> **WORK ITEM**
Please answer these questions from the text below on attorneys helping pro se litigants:
1. What does Rule 1.1 require a lawyer to provide to a client?
2. What does Rule 1.8(h) prohibit without the advice of independent counsel?
3. What does Rule 3.3(a) prohibit an attorney from making to a tribunal?

──────── EXTRACTED TEXT ────────

Attorneys are often asked to provide "behind the scenes" assistance to pro se litigants. This can run the range from informal advice on the merits to assistance in locating and applying the applicable law to "ghost-writing" pleadings. Attorneys attempting to stick their toes in the water without getting their hair wet may and up in over their heads. Providing assistance without being the attorney of record can result in malpractice claims or disciplinary charges.
Rule 1.2(c) permits a lawyer to limit the objectives of the representation if the client consents after consultation. Rule 1.2(a) directs that a lawyer shall abide by a client's decisions concerning the objectives of representation. Attorneys have argued that these two rules permit a "pro se" litigant to direct that the attorney's role be limited to ghost-writing and undisclosed participation. Litigants may do so to attempt cost containment.
An agreement to limit the role of the attorney may not limit liability. "An agreement concerning the scope of representation must accord with the Rules of Professional Conduct and other law. Thus, the client may not be asked to agree to representation so limited in scope as to violate Rule 1.1." Comment to Rule 1.2. Rule 1.1 provides that a lawyer shall provide competent representation to a client.
An attorney-client relationship is still established in a limited representation and all of the normal rules governing such a relationship will apply. While you may limit your role as counsel, you may not be able to limit your obligations of competence, diligence, communication and avoidance of conflicts of interest. Of course, Rule 1.8(h) prohibits any prospective limitation on malpractice liability without the advice of independent counsel.
Rule 1.16 of the Delaware Lawyers Rules of Professional Conduct (DLRPC) permits an attorney to decline or terminate representation where the client insists on pursuing an objective that the lawyer considers repugnant or imprudent or where the representation will result in an unreasonable financial burden on the lawyer. If you decline to undertake the representation of a client, you may not avoid all liability by simply rendering assistance without entering an appearance.
When a litigant informs the court that they are proceeding "pro se," the court has a right to rely on that representation. Various accommodations may be afforded to the litigant as a result. When an attorney is providing assistance, this representation to the court is not entirely accurate. As a result, the attorney offering such assistance may be in violation of Rule 3.3(a) which prohibits an attorney from making a false statement of material fact or law to a tribunal. The attorney may also be in violation of Rule 8.4(c) which prohibits an attorney from engaging in conduct involving dishonesty, fraud, deceit or misrepresentation. The Rule 3.4 duty of fairness to the opposing party and counsel and Rule 8.4(d) prohibition against conduct prejudicial to the administration of justice might also come into play.
The ABA Committee on Ethics and Professional Responsibility was asked about a situation in which a litigant purported to appear before the Court pro se. An attorney, without entering an appearance as the attorney of record, counseled and advised the litigant by preparing jury instructions, memoranda of authorities and other documents which were submitted to the Court. The lawyer then "sat in on" the trial and at one point during the trial informed the Court that he was "merely advising the pro se litigant of what he considered to be procedural matters."

──────── GIVEN DATA ────────

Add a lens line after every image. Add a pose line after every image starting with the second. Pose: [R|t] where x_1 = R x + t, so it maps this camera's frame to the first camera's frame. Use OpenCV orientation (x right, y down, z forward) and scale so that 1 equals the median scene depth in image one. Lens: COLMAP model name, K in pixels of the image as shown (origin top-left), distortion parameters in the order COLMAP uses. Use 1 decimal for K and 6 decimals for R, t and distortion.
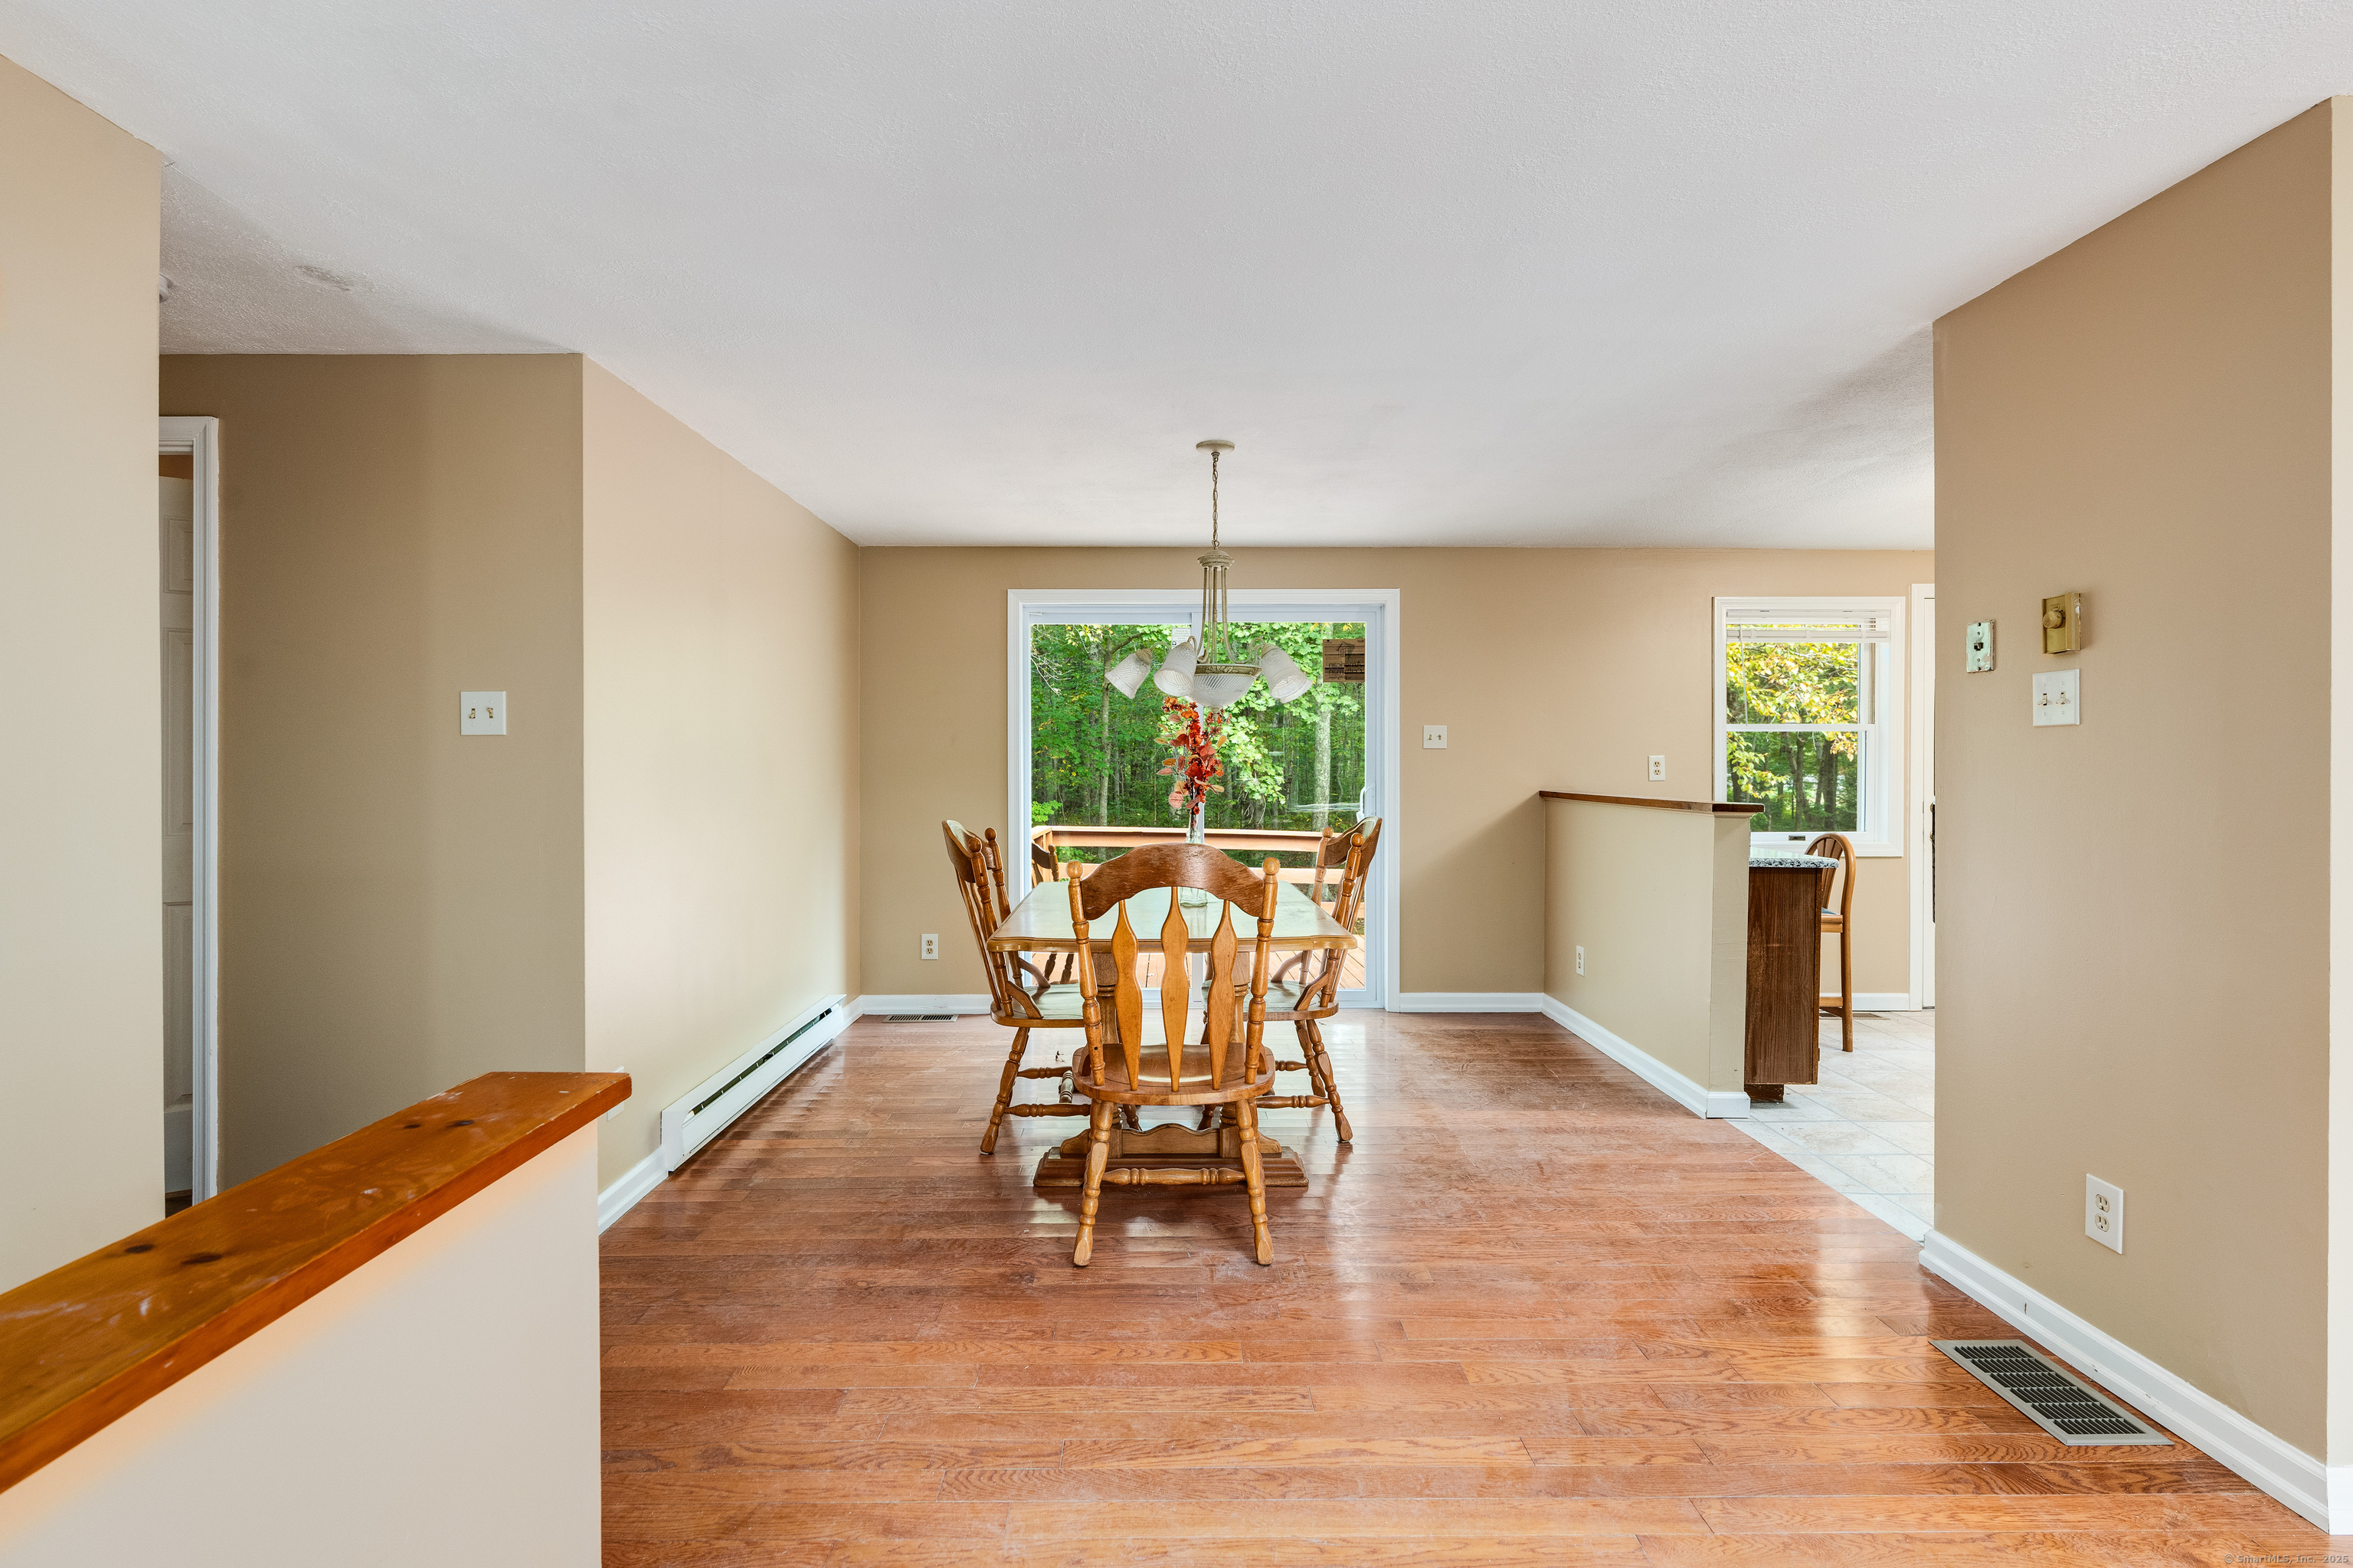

────────

> **COMPLETED TASK**
1. Competent representation.
2. Any prospective limitation on malpractice liability.
3. A false statement of material fact or law.